Trois questions à Laurent Beaulaton, chef du pôle R&D pour la gestion des migrateurs amphihalins dans leur environnement (OFB, INRAE, Institut Agro, UPPA)

1/ Quelles sont les principales causes du déclin des poissons migrateurs en Europe et en France en particulier ?

Les poissons migrateurs subissent l’ensemble des impacts de l’activité humaine sur les cours d’eau, et les migrateurs amphihalins pâtissent également des perturbations humaines en mer. On pense immédiatement à la pêche qui certes a un impact, quelle soit professionnelle ou de loisir, mais les poissons souffrent aussi du braconnage amplifié sur certaines espèces par du trafic, de la pollution des eaux, du manque de continuité écologique, de la destruction de leur habitat, des espèces exotiques envahissantes ou encore du changement climatique. La liste est longue et ces impacts se cumulent.
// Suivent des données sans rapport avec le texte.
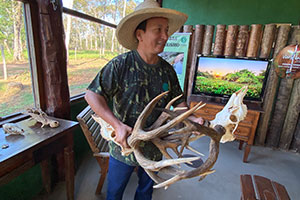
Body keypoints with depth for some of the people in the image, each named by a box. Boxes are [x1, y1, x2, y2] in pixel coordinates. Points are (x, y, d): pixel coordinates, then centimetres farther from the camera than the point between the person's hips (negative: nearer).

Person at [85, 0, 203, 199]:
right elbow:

Il est parfois difficile d’identifier parmi tout cela la ou les causes principales et c’est le plus souvent une combinaison de tout cela qui cause le déclin de ces espèces, pour lequel il est souvent difficile d’apporter des solutions car on se heurte à des difficultés d’ordre économique ou culturel.
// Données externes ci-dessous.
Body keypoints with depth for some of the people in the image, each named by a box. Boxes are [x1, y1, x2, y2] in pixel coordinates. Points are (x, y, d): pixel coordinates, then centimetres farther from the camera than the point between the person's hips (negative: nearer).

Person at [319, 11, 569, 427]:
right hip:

2/ Quelles sont les mesures de protection mise en place à l’échelle nationale et comment y prend part l’OFB ?

Les migrateurs amphihalins bénéficient de mesures de protection à l’échelle internationale (l’esturgeon et l’anguille figurent par exemple sur la Convention sur le commerce international des espèces de faune et de flore sauvages menacées d'extinction), européenne (via la directive habitats faune flore et le règlement anguille) ou locale (en particulier grâce aux plans de gestion des poissons migrateurs, aux SDAGE et aux documents stratégiques de façade).
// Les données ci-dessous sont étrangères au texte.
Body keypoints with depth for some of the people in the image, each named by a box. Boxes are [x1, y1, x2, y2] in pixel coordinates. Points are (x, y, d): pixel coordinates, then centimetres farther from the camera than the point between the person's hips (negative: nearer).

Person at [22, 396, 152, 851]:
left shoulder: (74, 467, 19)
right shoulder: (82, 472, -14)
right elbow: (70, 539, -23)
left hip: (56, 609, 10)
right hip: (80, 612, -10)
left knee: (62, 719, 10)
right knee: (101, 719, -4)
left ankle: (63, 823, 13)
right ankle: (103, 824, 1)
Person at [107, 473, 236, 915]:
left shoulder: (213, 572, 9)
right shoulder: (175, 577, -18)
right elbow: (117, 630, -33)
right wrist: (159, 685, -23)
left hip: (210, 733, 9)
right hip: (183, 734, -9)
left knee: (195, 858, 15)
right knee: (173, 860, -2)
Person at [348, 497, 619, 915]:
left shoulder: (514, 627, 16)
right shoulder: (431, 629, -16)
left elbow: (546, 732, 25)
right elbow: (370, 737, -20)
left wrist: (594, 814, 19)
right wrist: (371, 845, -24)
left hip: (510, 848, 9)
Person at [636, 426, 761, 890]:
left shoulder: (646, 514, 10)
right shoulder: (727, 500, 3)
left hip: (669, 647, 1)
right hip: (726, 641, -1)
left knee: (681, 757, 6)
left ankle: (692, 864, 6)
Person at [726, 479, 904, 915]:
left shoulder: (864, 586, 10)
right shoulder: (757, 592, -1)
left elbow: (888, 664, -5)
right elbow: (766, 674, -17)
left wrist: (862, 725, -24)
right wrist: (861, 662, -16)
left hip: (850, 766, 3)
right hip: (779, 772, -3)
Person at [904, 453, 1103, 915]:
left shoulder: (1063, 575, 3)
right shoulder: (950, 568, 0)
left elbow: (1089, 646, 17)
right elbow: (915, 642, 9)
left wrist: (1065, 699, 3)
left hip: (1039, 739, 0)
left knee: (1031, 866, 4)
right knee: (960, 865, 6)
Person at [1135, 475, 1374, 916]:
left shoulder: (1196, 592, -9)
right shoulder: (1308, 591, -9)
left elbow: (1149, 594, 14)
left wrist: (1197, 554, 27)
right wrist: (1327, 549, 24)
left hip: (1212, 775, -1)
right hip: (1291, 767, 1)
L’OFB contribue à la préservation et à la restauration de ces espèces et de leurs milieux de vie à travers l’ensemble de ses missions, depuis la production et la mise à disposition de connaissances, la lutte contre les atteintes à l’environnement jusqu’au contrôle du braconnage et des circuits illicites de commercialisation, en passant par l’appui technique pour la mise en œuvre de plans de gestion. Par exemple, dans mon pôle nous étudions les poissons migrateurs depuis plusieurs décennies, souvent en collaboration avec nos collègues étrangers (à travers les projets européens interreg SAMARCH et SUDOANG). Cela permet d’appuyer les gestionnaires pour mettre en place des mesures de conservation qui tiennent compte au mieux des dernières connaissances scientifiques. Enfin l’Office s’est vu confié  récemment par le ministère de la Transition écologique et le ministère de l’Agriculture et de l’Alimentation l’élaboration d’un plan national en faveur des migrateurs amphihalins. Ce plan donnera une vision globale de l’état et des pratiques de gestion de l’ensemble de ces espèces et complétera les dispositifs de existants en les accompagnants au moyen d’actions opérationnelles de niveau national qui pourront se décliner au niveau local.

3/ Y-a-t-il des signes ou résultats encourageants ?

Comme le souligne le rapport "living planet index", les espèces gérées se portent en général mieux que celles qui ne le sont pas. La situation est très contrastée en fonction des espèces ou des territoires. Nous voyons que dans les zones où des efforts soutenus de préservation ont lieu, par exemple en restaurant la continuité écologique, en maitrisant les prélèvements, les migrateurs reviennent ou prospèrent de nouveau. L’OFB propose d’ailleurs un recueil d’expériences qui valorise ces bons exemples de restauration des milieux aquatiques. Ces actions bénéficient à l’ensemble de la biodiversité aquatique.

Les espèces amphihalines comme le saumon, l'esturgeon ou l'anguille effectuent une partie de leur cycle de vie en rivière et une partie en mer. En effet, les zones de reproduction et les milieux de croissance ne se trouvent pas dans les mêmes eaux. Ces migrations sont plus ou moins longues en fonction de l’espèce mais obligatoire pour accomplir leur cycle biologique.